What to work on
Search the records for the string "from", and show each line where it appears.

[[ Information open ]]

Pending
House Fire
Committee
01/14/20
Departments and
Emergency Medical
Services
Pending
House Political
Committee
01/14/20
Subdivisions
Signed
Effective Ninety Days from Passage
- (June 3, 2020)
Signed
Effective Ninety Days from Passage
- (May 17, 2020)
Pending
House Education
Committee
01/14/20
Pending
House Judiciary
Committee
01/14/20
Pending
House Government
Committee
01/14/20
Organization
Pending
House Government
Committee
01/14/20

[[ Information closed ]]
[[ Information open ]]

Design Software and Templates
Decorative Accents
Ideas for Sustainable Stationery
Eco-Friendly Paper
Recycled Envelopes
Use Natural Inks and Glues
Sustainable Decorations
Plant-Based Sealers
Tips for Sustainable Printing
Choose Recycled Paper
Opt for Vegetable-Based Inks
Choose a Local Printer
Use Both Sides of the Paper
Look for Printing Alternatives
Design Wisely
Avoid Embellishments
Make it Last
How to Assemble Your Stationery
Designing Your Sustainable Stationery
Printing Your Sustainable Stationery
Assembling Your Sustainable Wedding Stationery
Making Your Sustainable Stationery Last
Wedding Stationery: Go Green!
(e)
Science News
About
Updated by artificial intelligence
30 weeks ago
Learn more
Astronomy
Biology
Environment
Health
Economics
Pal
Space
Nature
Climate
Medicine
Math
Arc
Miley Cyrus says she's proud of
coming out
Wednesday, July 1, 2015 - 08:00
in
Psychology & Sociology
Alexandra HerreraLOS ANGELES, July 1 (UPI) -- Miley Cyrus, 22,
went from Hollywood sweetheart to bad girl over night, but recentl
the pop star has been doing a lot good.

[[ Information closed ]]
[[ Information open ]]

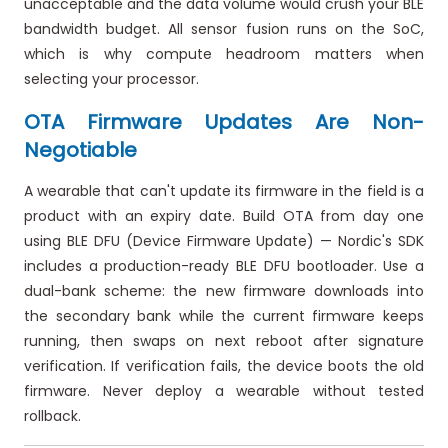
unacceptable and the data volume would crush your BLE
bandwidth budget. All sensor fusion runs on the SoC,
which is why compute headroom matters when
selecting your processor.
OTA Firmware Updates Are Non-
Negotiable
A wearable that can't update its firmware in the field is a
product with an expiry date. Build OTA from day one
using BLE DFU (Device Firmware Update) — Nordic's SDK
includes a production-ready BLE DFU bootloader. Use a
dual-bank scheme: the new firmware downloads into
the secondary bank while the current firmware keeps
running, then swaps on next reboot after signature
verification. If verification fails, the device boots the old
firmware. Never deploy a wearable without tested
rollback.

[[ Information closed ]]

The answer
Effective Ninety Days from Passage
Effective Ninety Days from Passage
went from Hollywood sweetheart to bad girl over night, but recentl
product with an expiry date. Build OTA from day one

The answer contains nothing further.